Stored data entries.
# # # # # # #

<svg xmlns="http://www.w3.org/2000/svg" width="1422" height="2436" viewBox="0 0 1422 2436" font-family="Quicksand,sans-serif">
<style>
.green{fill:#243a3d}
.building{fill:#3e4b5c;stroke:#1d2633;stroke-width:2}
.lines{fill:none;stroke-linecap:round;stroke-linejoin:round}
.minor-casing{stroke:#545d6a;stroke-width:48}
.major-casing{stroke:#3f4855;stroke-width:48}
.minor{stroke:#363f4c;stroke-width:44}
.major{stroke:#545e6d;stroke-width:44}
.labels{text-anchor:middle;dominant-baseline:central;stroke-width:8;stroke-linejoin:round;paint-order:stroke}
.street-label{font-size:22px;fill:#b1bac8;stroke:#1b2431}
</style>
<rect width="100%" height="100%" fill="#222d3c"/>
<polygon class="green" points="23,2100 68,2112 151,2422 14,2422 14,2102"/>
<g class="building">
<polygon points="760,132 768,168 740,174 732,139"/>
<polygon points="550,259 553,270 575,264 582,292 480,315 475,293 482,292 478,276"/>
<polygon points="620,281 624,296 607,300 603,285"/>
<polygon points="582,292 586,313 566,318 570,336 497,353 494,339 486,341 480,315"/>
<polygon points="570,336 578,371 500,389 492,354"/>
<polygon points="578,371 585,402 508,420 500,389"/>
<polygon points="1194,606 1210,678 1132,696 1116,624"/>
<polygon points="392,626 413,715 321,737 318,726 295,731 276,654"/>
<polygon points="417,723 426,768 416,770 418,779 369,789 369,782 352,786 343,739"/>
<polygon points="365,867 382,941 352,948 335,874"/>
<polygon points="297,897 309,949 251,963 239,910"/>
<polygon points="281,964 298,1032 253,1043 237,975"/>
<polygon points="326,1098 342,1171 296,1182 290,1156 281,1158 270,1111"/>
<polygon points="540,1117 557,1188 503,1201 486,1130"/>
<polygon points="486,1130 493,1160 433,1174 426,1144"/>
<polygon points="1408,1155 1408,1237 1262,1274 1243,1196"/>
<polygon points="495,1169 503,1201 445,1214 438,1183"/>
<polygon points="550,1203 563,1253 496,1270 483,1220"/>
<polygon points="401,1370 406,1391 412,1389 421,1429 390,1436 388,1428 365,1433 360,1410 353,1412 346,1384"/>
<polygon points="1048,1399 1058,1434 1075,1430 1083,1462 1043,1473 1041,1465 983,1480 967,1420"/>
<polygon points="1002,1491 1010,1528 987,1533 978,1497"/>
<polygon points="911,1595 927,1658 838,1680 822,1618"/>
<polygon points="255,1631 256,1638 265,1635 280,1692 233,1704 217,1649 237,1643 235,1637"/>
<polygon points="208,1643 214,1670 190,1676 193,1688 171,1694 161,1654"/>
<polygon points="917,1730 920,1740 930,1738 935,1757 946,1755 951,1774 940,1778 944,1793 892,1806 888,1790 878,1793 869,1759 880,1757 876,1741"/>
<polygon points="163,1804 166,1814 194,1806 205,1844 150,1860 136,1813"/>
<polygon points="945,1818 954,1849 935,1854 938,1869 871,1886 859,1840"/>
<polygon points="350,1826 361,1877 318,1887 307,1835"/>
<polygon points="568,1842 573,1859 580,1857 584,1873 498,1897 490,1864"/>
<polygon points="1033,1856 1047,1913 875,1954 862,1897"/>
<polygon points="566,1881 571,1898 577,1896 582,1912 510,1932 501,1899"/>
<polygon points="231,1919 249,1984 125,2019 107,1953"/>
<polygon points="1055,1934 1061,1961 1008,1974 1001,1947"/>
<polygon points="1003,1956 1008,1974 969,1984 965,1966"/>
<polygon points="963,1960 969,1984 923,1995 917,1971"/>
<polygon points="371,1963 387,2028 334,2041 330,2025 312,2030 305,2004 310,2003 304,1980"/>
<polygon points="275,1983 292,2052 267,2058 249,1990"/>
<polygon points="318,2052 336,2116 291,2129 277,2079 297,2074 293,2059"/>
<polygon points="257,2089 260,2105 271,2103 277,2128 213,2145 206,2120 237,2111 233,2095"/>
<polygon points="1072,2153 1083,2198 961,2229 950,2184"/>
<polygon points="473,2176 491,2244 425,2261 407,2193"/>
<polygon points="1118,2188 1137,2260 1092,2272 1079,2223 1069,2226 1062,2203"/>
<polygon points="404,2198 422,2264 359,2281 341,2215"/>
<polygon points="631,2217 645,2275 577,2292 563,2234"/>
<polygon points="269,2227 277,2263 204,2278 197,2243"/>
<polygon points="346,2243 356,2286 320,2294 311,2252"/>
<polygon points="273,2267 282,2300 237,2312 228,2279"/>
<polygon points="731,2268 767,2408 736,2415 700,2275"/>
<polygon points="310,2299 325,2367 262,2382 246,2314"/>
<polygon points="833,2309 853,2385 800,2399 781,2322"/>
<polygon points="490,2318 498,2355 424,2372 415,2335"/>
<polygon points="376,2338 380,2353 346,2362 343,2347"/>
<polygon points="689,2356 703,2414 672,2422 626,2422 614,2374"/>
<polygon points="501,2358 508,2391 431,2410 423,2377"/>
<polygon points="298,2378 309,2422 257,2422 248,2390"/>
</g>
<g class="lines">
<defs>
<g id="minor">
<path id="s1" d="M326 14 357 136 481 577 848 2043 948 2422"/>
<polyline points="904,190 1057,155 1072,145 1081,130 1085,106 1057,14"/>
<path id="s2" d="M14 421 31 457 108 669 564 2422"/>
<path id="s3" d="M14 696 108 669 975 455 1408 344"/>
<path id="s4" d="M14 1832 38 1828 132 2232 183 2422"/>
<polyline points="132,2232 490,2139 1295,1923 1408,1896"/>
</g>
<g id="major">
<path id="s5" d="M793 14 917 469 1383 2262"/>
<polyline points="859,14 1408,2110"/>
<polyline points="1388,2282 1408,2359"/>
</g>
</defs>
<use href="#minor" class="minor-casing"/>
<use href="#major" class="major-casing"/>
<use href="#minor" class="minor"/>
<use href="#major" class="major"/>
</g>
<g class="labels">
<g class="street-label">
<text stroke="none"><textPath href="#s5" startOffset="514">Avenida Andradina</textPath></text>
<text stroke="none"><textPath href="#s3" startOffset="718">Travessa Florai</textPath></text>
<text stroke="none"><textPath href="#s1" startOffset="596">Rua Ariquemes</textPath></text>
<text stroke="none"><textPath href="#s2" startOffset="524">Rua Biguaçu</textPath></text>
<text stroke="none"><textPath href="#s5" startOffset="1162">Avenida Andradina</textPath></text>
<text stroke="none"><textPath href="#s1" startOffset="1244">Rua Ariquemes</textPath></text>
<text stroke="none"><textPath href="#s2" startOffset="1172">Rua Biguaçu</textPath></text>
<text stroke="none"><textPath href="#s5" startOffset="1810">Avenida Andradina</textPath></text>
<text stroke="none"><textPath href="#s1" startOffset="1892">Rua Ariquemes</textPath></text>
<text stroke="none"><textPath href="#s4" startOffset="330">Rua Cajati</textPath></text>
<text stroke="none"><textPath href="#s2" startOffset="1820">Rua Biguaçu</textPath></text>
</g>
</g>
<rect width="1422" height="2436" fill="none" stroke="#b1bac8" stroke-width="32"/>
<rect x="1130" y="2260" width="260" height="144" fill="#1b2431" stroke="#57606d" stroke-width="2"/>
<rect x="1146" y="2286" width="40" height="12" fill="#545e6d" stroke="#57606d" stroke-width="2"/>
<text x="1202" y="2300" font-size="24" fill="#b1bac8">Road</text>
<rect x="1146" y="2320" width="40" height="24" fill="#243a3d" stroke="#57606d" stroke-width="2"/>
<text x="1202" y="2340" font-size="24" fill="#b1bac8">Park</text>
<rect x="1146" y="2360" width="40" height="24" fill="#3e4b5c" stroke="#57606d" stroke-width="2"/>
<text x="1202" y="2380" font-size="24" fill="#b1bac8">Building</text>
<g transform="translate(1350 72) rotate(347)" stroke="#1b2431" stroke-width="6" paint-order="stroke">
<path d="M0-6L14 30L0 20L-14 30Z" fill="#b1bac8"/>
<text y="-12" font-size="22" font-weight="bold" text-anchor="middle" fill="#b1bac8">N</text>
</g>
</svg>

# # # # # # #

WORK ITEM. Each line of the entries where the string "lines" occurs should be shown.

WRITTEN ANSWER.
.lines{fill:none;stroke-linecap:round;stroke-linejoin:round}
<g class="lines">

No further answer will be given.